* What the task asks
Reproduce every item below verbatim, leaving out the pictures.
(The records begins)
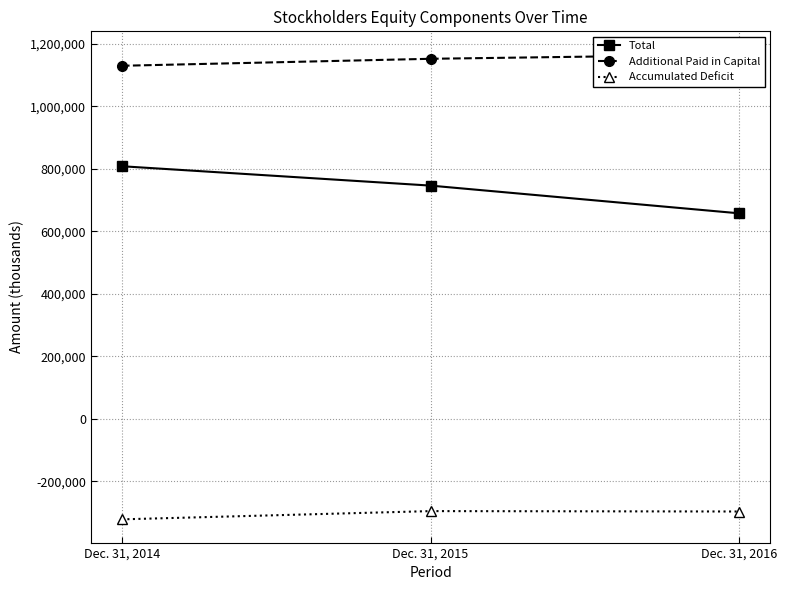

The value of Additional Paid in Capital at Dec. 31, 2016 is 787980. True or false?

False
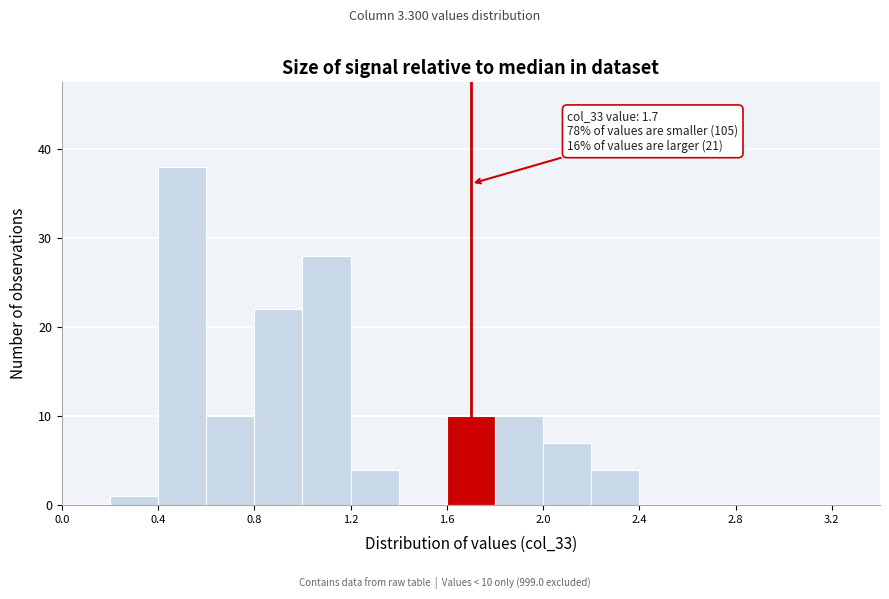

Over which range of the x-axis is the bar tallest?

0.4 to 0.6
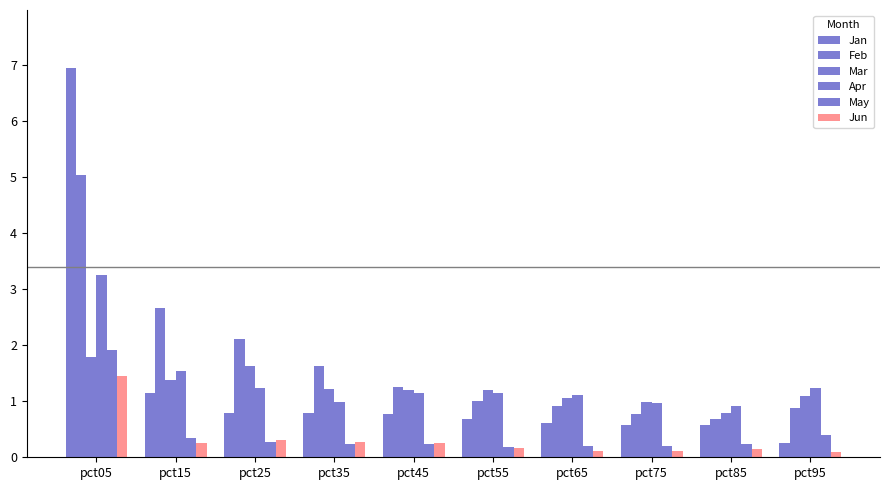

What is the difference between the highest and lowest values at pct75?

0.9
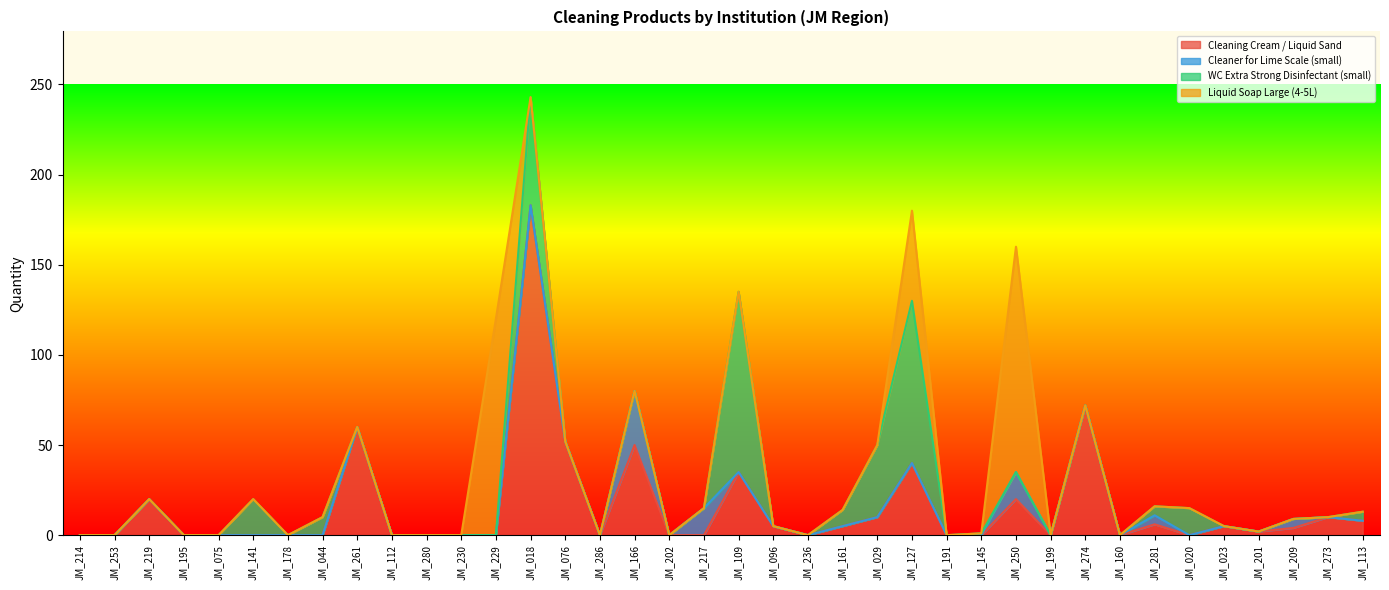

How many distinct data groups are displayed?

4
(The records ends)
* Problem solution
The value of Additional Paid in Capital at Dec. 31, 2016 is 787980. True or false?

False

Over which range of the x-axis is the bar tallest?

0.4 to 0.6

What is the difference between the highest and lowest values at pct75?

0.9

How many distinct data groups are displayed?

4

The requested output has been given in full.